*PROBLEM DETAILS:* Type out the complete listing below word for word, without its pictures.

*PROVIDED RECORDS:*
··········
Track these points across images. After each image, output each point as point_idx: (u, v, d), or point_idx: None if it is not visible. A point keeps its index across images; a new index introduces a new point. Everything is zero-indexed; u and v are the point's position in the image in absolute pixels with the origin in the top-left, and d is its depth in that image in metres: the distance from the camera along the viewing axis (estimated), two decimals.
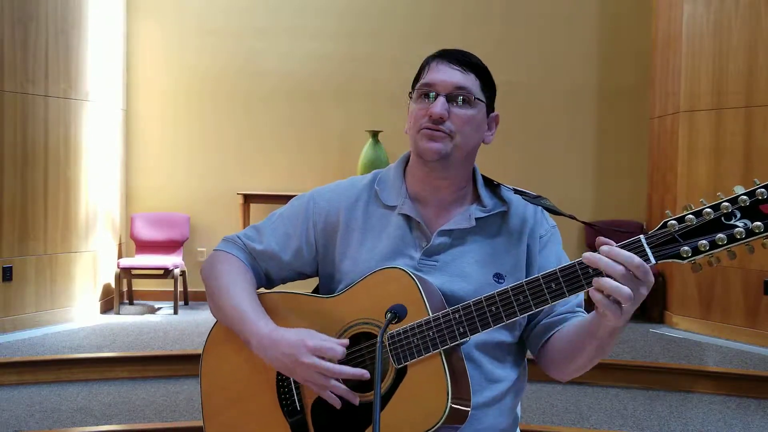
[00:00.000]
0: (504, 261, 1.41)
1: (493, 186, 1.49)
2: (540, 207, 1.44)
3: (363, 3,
··········
*TASK SOLUTION:*
Track these points across images. After each image, output each point as point_idx: (u, v, d), or point_idx: None if it is not visible. A point keeps its index across images; a new index introduces a new point. Everything is zero-indexed; u and v are the point's position in the image in absolute pixels with the origin in the top-left, and d is its depth in that image in metres: the distance from the camera along the viewing axis (estimated), two decimals.
[00:00.000]
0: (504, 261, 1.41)
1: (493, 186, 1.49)
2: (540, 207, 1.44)
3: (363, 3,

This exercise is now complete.